桐生先輩はずっと部活に打ち込んでいたから会えるのは1ヵ月ぶりだ。

「そんなに嬉しいんじゃの〜」

突然背後から髪様の声が聞こえた。

「うわっ髪様びっくりした〜!いつからそこにいたの?」

「ずっとお主を見守っておったぞ!」

「ってことはお風呂の中も!?」

「そうじゃ。髪様は常にお主を見守るものじゃ」

私は恥ずかしくって赤面した。

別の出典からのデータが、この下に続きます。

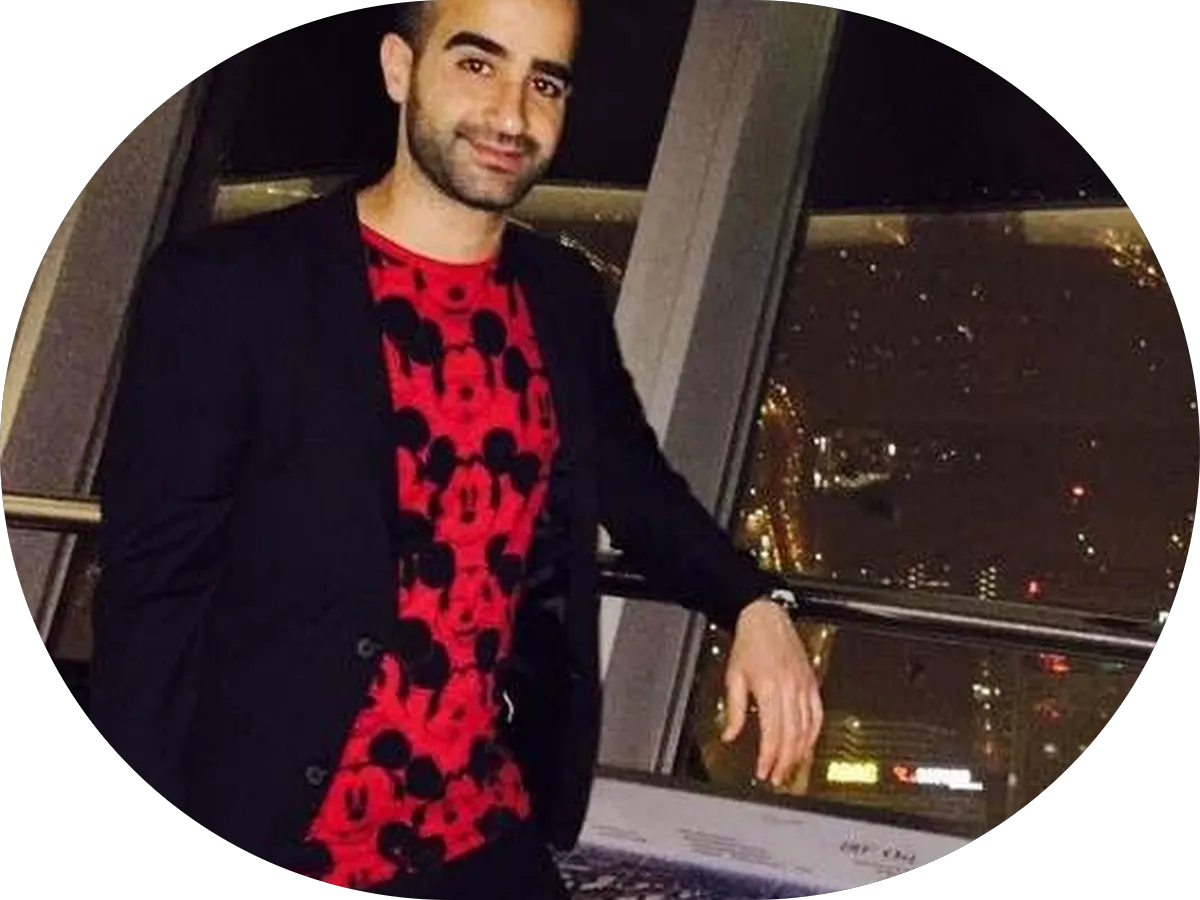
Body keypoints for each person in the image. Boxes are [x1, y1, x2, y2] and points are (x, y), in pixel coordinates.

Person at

先輩以外に裸を見られるなんて……

まあでも明日は先輩に会えるし、いっか。


翌日の放課後、いつもの待ち合わせ場所である校門前で桐生先輩を待っていた。

「今日はメイクも気合い入れたし、髪もいつも以上に丁寧にブラッシングしたから桐生先輩喜んでくれるだろうなぁ……」

5分ぐらい待っていると、校舎の方から桐生先輩がやってきた。

「おーい!光乃みつのー」

「せんぱーい!」

私は桐生先輩の元へ駆け寄った。

久しぶりに見た桐生先輩の顔はさらに格好良くなっていて惚れ直しそうだ。

「桐生先輩……会いたかったです!」

上目遣いで桐生先輩の目を見つめる。

「そうか。じゃあ帰ろうか」

しばらく会ってないせいなのか、桐生先輩はどこか大人っぽくなっていた。


「桐生先輩、私この前スイパラに行って……」

「うん」

「それで……」

「うん」

「……」

なぜだか会話が続かない。

前会った時はもっとちゃんと会話できてたはずなのに……


「そういえばこの前美容室でトリートメントしたんですけど、髪サラサラって褒められたんですよー!桐生先輩も触ってみます?」

「えっ……

いや確かにお前の髪綺麗かもしんないけどさ、そこまで長いと流石に怖い」

「そっ……そうなんですか……」

大好きな桐生先輩から自慢の髪をそう言われて、私は深く傷ついた。

「付き合い始めた時はロングヘアっつてもまだ普通の範疇だったじゃん。でも流石に太ももまであるのは頭おかしいというかみすぼらしい」

「みすぼらしいなんて……そんなこと……長い髪は女の子の憧れですよ」

「度が過ぎてるって言ってんだよ

今まで誰も口に出さなかっただけで、みんなこう思ってると思うよ?」

「そう……なんですかね……」

唯一の誇れるもの、だったのにな。

「前から言おうと思ってたんだけどさ、俺達別れよっか」

「嫌!」

誇りだけじゃなくて恋人まで失うなんて、そんなの真っ平御免だ。

「髪は切るから……お願い付き合って……」

私は涙目で懇願する。

「そういう問題じゃなくて、俺がお前に興味なくなったから。じゃ」

「うっ……うわぁぁぁぁぁぁぁん!!!」

私はその場で泣き崩れた。

桐生先輩は私を置いて、スタスタと先に帰っていった。

私は泣き崩れながら、桐生先輩を見つめていた。

数十秒後、突然後ろから同じ制服の女の子が走ってきた。

「桐生っち〜探したよ!今日だけ突然帰っちゃうんだもん!いつもみたいに一緒に帰ろうよー!」

「悪かったな天野。ちょっと用事があってさ。今からでも一緒に帰ろうか」

桐生先輩と手を繋ぐショートヘアの女の子。

そして私は思い知った。

こんな長い髪は、駄目なんだと。

そういえば昼間も友達に言われたな、切った方がいいって。

私は立ち上がって家に向かって駆け出した。

学校のカバンを玄関に置いてキッチンへ向かう。

私はキッチンの引き出しから調理用のハサミを取り出し、何年も何年も伸ばし続けてきた自慢の髪を首のあたりからバッサリと切った。